[[ Material to process open ]]

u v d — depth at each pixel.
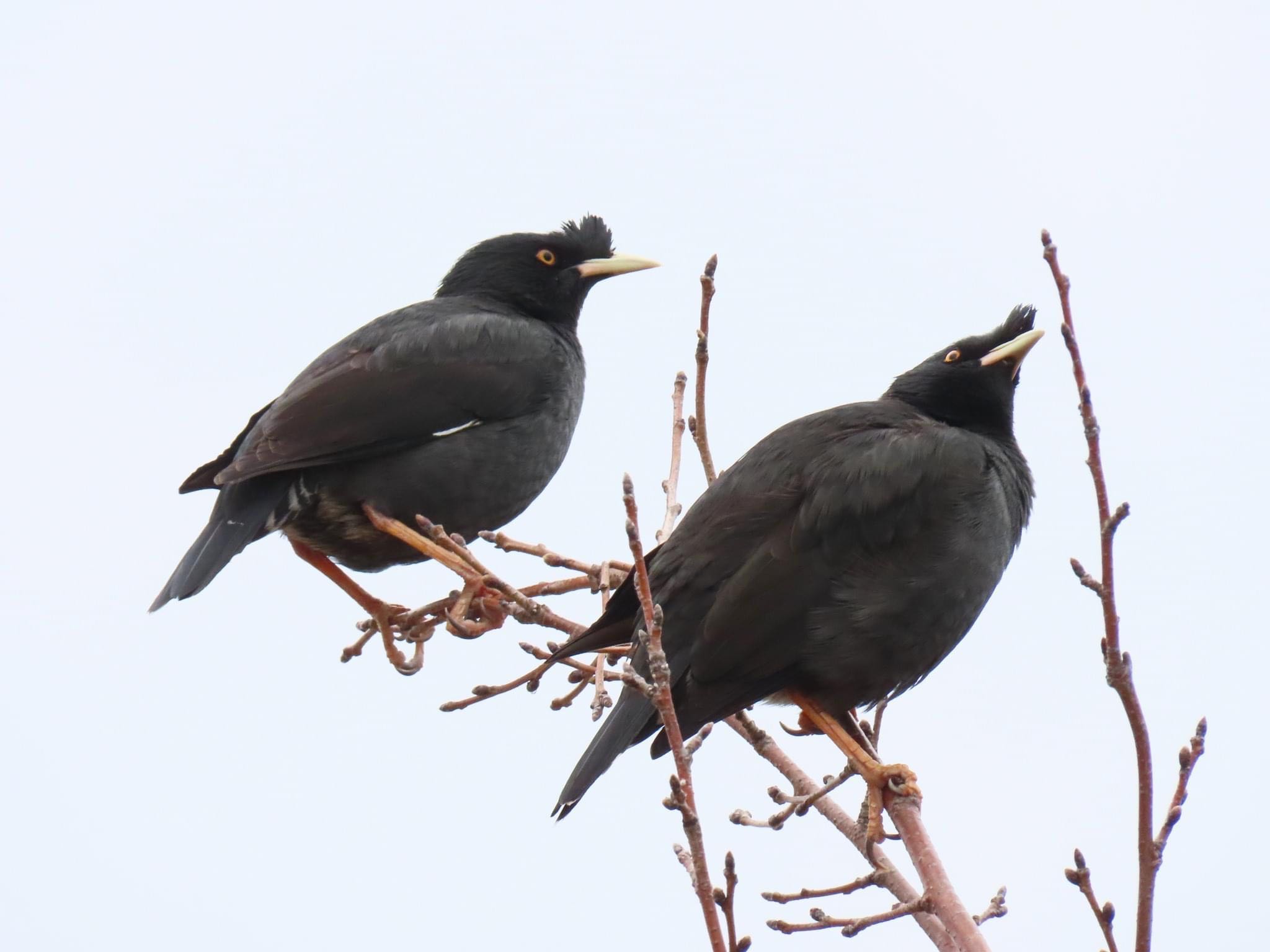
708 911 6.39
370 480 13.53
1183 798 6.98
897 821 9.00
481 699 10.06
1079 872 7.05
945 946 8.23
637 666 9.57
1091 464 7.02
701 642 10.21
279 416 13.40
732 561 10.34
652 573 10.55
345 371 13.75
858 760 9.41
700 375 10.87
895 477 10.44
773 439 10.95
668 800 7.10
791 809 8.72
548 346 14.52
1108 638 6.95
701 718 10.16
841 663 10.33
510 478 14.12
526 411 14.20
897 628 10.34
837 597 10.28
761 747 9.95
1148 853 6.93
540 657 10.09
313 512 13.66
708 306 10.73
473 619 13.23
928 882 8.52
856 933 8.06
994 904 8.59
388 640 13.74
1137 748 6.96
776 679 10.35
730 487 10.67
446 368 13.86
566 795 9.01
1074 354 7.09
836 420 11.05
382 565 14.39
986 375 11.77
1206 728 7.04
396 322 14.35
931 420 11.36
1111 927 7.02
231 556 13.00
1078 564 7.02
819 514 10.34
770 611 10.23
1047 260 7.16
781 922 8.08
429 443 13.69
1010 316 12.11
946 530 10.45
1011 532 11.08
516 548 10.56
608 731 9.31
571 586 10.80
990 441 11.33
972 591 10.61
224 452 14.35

[[ Material to process closed ]]

# Problem requirements
Leave out the pictures. Transcribe the rest of the listing above exactly.

# Written solution
u v d — depth at each pixel.
708 911 6.39
370 480 13.53
1183 798 6.98
897 821 9.00
481 699 10.06
1079 872 7.05
945 946 8.23
637 666 9.57
1091 464 7.02
701 642 10.21
279 416 13.40
732 561 10.34
652 573 10.55
345 371 13.75
858 760 9.41
700 375 10.87
895 477 10.44
773 439 10.95
668 800 7.10
791 809 8.72
548 346 14.52
1108 638 6.95
701 718 10.16
841 663 10.33
510 478 14.12
526 411 14.20
897 628 10.34
837 597 10.28
761 747 9.95
1148 853 6.93
540 657 10.09
313 512 13.66
708 306 10.73
473 619 13.23
928 882 8.52
856 933 8.06
994 904 8.59
388 640 13.74
1137 748 6.96
776 679 10.35
730 487 10.67
446 368 13.86
566 795 9.01
1074 354 7.09
836 420 11.05
382 565 14.39
986 375 11.77
1206 728 7.04
396 322 14.35
931 420 11.36
1111 927 7.02
231 556 13.00
1078 564 7.02
819 514 10.34
770 611 10.23
1047 260 7.16
781 922 8.08
429 443 13.69
1010 316 12.11
946 530 10.45
1011 532 11.08
516 548 10.56
608 731 9.31
571 586 10.80
990 441 11.33
972 591 10.61
224 452 14.35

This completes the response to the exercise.